GIVEN PASSAGE ▸

^^^^

I was trying to prove the Cauchy-Riemann differential equations and I found something interesting while up in the derivation. What I will present below is somehow my reversed proof for them, that showed the following formula: For a complex differentiable function $f(x+yi) = u(x,y) + v(x,y)i$ and any vector (or maybe unit vector) $\langle a, b\rangle$, we have $$D_{\langle a, b\rangle}u + iD_{\langle a, b \rangle}v = (a+bi)f'(x+yi)$$
1) Is this true? Are my proofs below correct?
2) Does this formula have a name. Are there any references for it?
Proof 1 (this is the first part of my proof for the Cauchy-Riemann differential equations that led to the formula above):
Starting by looking at the fact that a function $f : G \subseteq \mathbb{C} \to \mathbb{C}$, with $u = \mathop{\rm Re} f$ and $v = \mathop{\rm Im} f$ is (complex-)differentiable at $z \in G$ if the limit $\lim_{h\to 0} \frac{f(z+h)-f(z)}{h}$ exists, and that means that the limit is equal for all ways $h$ could possibly approach 0, as $h$ is a number on the complex plane.

^^^^

INSTRUCTIONS FOR THE TASK ▸
Please copy the Cauchy-Riemann post, everything from "2) Does this" down to "the complex plane.", with "limit" changed to "quotient". Work only from the Cauchy-Riemann post; the rows play no part.

^^^^

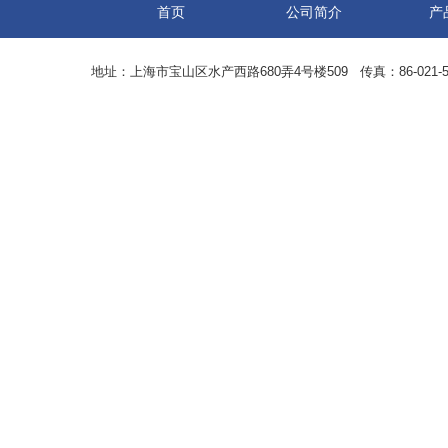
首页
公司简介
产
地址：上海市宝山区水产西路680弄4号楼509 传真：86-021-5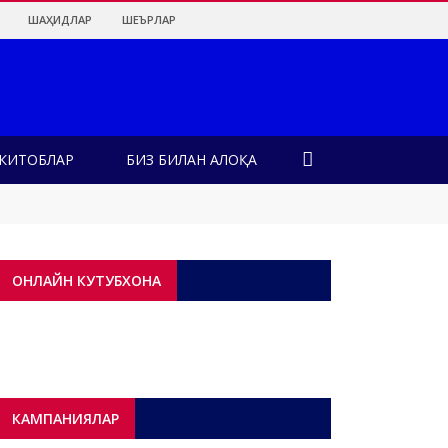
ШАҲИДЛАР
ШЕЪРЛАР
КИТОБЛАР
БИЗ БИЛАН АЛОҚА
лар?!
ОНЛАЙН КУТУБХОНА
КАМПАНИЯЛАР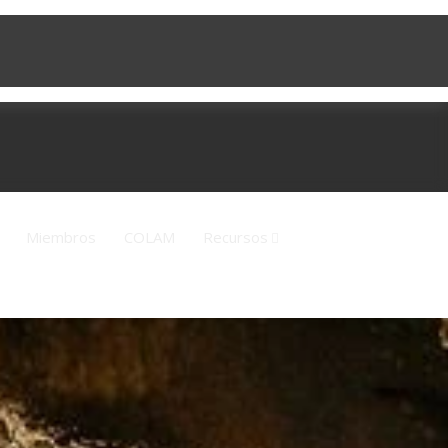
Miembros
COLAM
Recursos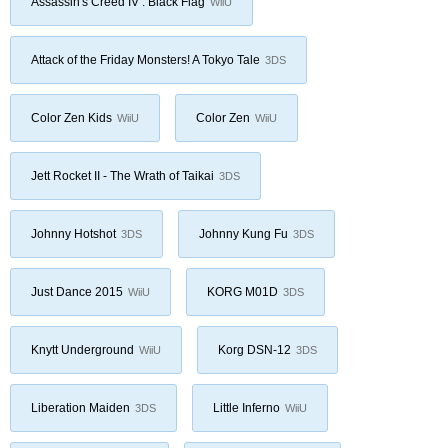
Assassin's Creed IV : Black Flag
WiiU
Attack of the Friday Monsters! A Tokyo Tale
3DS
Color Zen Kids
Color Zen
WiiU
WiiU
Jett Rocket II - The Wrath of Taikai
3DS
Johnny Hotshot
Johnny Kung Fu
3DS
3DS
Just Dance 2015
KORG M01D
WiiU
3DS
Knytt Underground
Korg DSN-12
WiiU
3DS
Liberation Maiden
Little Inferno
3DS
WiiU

^^^^

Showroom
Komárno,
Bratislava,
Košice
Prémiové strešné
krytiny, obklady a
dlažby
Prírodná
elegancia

^^^^

EXERCISE RESPONSE ▸
2) Does this formula have a name. Are there any references for it?
Proof 1 (this is the first part of my proof for the Cauchy-Riemann differential equations that led to the formula above):
Starting by looking at the fact that a function $f : G \subseteq \mathbb{C} \to \mathbb{C}$, with $u = \mathop{\rm Re} f$ and $v = \mathop{\rm Im} f$ is (complex-)differentiable at $z \in G$ if the quotient $\lim_{h\to 0} \frac{f(z+h)-f(z)}{h}$ exists, and that means that the quotient is equal for all ways $h$ could possibly approach 0, as $h$ is a number on the complex plane.